The task =>
Repeat the data in full. No line may differ from the original.

*** Block opens ***

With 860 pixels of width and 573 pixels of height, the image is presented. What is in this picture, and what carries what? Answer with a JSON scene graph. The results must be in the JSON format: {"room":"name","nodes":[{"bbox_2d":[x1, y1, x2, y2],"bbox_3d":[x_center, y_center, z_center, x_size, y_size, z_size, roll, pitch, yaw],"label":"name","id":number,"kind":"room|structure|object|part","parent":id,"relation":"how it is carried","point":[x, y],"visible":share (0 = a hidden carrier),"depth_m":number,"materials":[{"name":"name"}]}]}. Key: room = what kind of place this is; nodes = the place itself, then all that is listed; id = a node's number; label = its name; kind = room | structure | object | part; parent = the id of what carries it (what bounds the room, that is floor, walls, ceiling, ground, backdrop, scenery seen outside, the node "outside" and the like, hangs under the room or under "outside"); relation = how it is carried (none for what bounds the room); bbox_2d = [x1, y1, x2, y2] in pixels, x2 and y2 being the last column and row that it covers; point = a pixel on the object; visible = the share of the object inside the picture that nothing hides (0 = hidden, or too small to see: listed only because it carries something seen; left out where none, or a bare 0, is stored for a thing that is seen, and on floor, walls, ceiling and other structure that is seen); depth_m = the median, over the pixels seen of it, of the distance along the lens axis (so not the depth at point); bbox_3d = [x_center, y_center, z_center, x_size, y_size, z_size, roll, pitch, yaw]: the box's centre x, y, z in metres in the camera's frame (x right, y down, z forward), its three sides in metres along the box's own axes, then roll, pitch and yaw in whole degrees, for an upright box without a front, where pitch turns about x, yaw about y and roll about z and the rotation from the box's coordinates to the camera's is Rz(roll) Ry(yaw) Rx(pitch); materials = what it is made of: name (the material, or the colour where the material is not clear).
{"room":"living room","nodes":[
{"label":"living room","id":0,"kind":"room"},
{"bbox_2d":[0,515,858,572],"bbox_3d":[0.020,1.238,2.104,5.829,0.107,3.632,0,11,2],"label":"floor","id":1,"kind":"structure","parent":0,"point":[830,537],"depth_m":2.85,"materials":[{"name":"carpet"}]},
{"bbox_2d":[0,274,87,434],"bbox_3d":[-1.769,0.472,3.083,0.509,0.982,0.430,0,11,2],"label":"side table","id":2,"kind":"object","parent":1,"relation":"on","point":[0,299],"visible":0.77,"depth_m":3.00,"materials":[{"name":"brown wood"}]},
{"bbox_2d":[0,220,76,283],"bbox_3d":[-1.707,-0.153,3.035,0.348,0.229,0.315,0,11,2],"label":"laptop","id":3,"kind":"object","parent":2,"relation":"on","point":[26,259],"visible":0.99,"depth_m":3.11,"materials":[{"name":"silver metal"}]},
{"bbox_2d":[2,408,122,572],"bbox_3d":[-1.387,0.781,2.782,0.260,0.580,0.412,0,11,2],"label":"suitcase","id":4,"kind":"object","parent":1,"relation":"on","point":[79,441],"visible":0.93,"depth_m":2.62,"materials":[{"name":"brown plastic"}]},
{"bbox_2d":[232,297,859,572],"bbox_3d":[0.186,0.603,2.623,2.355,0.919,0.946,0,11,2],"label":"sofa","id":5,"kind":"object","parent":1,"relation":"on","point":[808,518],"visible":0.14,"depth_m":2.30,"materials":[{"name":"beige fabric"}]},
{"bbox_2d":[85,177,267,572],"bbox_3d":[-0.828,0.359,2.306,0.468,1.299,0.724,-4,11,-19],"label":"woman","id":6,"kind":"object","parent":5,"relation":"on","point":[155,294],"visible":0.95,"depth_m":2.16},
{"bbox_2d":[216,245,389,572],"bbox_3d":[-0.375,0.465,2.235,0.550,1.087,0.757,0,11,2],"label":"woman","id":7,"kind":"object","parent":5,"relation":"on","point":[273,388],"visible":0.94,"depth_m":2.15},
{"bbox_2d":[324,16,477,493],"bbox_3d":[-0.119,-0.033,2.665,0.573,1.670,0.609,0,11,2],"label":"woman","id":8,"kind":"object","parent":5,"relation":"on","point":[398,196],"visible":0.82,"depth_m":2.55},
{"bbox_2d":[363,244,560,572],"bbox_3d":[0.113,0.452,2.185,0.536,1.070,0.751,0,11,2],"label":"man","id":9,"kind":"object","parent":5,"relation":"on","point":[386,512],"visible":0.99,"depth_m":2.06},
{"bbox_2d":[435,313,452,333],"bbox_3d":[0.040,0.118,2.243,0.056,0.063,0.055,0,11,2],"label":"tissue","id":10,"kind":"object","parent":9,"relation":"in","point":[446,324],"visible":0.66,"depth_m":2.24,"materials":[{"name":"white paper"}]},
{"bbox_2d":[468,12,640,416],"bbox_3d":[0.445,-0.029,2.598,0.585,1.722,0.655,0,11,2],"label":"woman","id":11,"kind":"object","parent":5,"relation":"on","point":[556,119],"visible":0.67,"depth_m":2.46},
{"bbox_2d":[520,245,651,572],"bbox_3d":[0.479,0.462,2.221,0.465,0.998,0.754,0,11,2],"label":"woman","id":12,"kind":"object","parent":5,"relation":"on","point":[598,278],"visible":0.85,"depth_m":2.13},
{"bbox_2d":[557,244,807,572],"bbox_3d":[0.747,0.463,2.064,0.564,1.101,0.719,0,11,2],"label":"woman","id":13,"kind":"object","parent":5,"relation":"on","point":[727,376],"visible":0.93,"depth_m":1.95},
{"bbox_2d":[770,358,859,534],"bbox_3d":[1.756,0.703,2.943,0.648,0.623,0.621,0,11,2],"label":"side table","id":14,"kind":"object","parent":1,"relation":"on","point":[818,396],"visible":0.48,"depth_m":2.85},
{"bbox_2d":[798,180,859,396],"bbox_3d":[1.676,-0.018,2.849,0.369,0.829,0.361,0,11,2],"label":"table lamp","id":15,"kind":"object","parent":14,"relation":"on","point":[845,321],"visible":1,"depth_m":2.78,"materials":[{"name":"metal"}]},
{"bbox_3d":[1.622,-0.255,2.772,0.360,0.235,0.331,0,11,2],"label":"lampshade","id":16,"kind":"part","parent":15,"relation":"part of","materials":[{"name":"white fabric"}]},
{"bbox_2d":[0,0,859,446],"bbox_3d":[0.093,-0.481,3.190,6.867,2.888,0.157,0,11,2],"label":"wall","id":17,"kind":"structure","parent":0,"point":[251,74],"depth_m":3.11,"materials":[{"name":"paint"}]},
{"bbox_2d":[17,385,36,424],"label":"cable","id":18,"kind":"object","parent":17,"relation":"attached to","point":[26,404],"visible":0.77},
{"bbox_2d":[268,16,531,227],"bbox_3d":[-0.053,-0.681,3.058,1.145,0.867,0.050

*** Block closes ***

Output for this exercise =>
With 860 pixels of width and 573 pixels of height, the image is presented. What is in this picture, and what carries what? Answer with a JSON scene graph. The results must be in the JSON format: {"room":"name","nodes":[{"bbox_2d":[x1, y1, x2, y2],"bbox_3d":[x_center, y_center, z_center, x_size, y_size, z_size, roll, pitch, yaw],"label":"name","id":number,"kind":"room|structure|object|part","parent":id,"relation":"how it is carried","point":[x, y],"visible":share (0 = a hidden carrier),"depth_m":number,"materials":[{"name":"name"}]}]}. Key: room = what kind of place this is; nodes = the place itself, then all that is listed; id = a node's number; label = its name; kind = room | structure | object | part; parent = the id of what carries it (what bounds the room, that is floor, walls, ceiling, ground, backdrop, scenery seen outside, the node "outside" and the like, hangs under the room or under "outside"); relation = how it is carried (none for what bounds the room); bbox_2d = [x1, y1, x2, y2] in pixels, x2 and y2 being the last column and row that it covers; point = a pixel on the object; visible = the share of the object inside the picture that nothing hides (0 = hidden, or too small to see: listed only because it carries something seen; left out where none, or a bare 0, is stored for a thing that is seen, and on floor, walls, ceiling and other structure that is seen); depth_m = the median, over the pixels seen of it, of the distance along the lens axis (so not the depth at point); bbox_3d = [x_center, y_center, z_center, x_size, y_size, z_size, roll, pitch, yaw]: the box's centre x, y, z in metres in the camera's frame (x right, y down, z forward), its three sides in metres along the box's own axes, then roll, pitch and yaw in whole degrees, for an upright box without a front, where pitch turns about x, yaw about y and roll about z and the rotation from the box's coordinates to the camera's is Rz(roll) Ry(yaw) Rx(pitch); materials = what it is made of: name (the material, or the colour where the material is not clear).
{"room":"living room","nodes":[
{"label":"living room","id":0,"kind":"room"},
{"bbox_2d":[0,515,858,572],"bbox_3d":[0.020,1.238,2.104,5.829,0.107,3.632,0,11,2],"label":"floor","id":1,"kind":"structure","parent":0,"point":[830,537],"depth_m":2.85,"materials":[{"name":"carpet"}]},
{"bbox_2d":[0,274,87,434],"bbox_3d":[-1.769,0.472,3.083,0.509,0.982,0.430,0,11,2],"label":"side table","id":2,"kind":"object","parent":1,"relation":"on","point":[0,299],"visible":0.77,"depth_m":3.00,"materials":[{"name":"brown wood"}]},
{"bbox_2d":[0,220,76,283],"bbox_3d":[-1.707,-0.153,3.035,0.348,0.229,0.315,0,11,2],"label":"laptop","id":3,"kind":"object","parent":2,"relation":"on","point":[26,259],"visible":0.99,"depth_m":3.11,"materials":[{"name":"silver metal"}]},
{"bbox_2d":[2,408,122,572],"bbox_3d":[-1.387,0.781,2.782,0.260,0.580,0.412,0,11,2],"label":"suitcase","id":4,"kind":"object","parent":1,"relation":"on","point":[79,441],"visible":0.93,"depth_m":2.62,"materials":[{"name":"brown plastic"}]},
{"bbox_2d":[232,297,859,572],"bbox_3d":[0.186,0.603,2.623,2.355,0.919,0.946,0,11,2],"label":"sofa","id":5,"kind":"object","parent":1,"relation":"on","point":[808,518],"visible":0.14,"depth_m":2.30,"materials":[{"name":"beige fabric"}]},
{"bbox_2d":[85,177,267,572],"bbox_3d":[-0.828,0.359,2.306,0.468,1.299,0.724,-4,11,-19],"label":"woman","id":6,"kind":"object","parent":5,"relation":"on","point":[155,294],"visible":0.95,"depth_m":2.16},
{"bbox_2d":[216,245,389,572],"bbox_3d":[-0.375,0.465,2.235,0.550,1.087,0.757,0,11,2],"label":"woman","id":7,"kind":"object","parent":5,"relation":"on","point":[273,388],"visible":0.94,"depth_m":2.15},
{"bbox_2d":[324,16,477,493],"bbox_3d":[-0.119,-0.033,2.665,0.573,1.670,0.609,0,11,2],"label":"woman","id":8,"kind":"object","parent":5,"relation":"on","point":[398,196],"visible":0.82,"depth_m":2.55},
{"bbox_2d":[363,244,560,572],"bbox_3d":[0.113,0.452,2.185,0.536,1.070,0.751,0,11,2],"label":"man","id":9,"kind":"object","parent":5,"relation":"on","point":[386,512],"visible":0.99,"depth_m":2.06},
{"bbox_2d":[435,313,452,333],"bbox_3d":[0.040,0.118,2.243,0.056,0.063,0.055,0,11,2],"label":"tissue","id":10,"kind":"object","parent":9,"relation":"in","point":[446,324],"visible":0.66,"depth_m":2.24,"materials":[{"name":"white paper"}]},
{"bbox_2d":[468,12,640,416],"bbox_3d":[0.445,-0.029,2.598,0.585,1.722,0.655,0,11,2],"label":"woman","id":11,"kind":"object","parent":5,"relation":"on","point":[556,119],"visible":0.67,"depth_m":2.46},
{"bbox_2d":[520,245,651,572],"bbox_3d":[0.479,0.462,2.221,0.465,0.998,0.754,0,11,2],"label":"woman","id":12,"kind":"object","parent":5,"relation":"on","point":[598,278],"visible":0.85,"depth_m":2.13},
{"bbox_2d":[557,244,807,572],"bbox_3d":[0.747,0.463,2.064,0.564,1.101,0.719,0,11,2],"label":"woman","id":13,"kind":"object","parent":5,"relation":"on","point":[727,376],"visible":0.93,"depth_m":1.95},
{"bbox_2d":[770,358,859,534],"bbox_3d":[1.756,0.703,2.943,0.648,0.623,0.621,0,11,2],"label":"side table","id":14,"kind":"object","parent":1,"relation":"on","point":[818,396],"visible":0.48,"depth_m":2.85},
{"bbox_2d":[798,180,859,396],"bbox_3d":[1.676,-0.018,2.849,0.369,0.829,0.361,0,11,2],"label":"table lamp","id":15,"kind":"object","parent":14,"relation":"on","point":[845,321],"visible":1,"depth_m":2.78,"materials":[{"name":"metal"}]},
{"bbox_3d":[1.622,-0.255,2.772,0.360,0.235,0.331,0,11,2],"label":"lampshade","id":16,"kind":"part","parent":15,"relation":"part of","materials":[{"name":"white fabric"}]},
{"bbox_2d":[0,0,859,446],"bbox_3d":[0.093,-0.481,3.190,6.867,2.888,0.157,0,11,2],"label":"wall","id":17,"kind":"structure","parent":0,"point":[251,74],"depth_m":3.11,"materials":[{"name":"paint"}]},
{"bbox_2d":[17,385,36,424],"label":"cable","id":18,"kind":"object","parent":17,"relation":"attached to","point":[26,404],"visible":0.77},
{"bbox_2d":[268,16,531,227],"bbox_3d":[-0.053,-0.681,3.058,1.145,0.867,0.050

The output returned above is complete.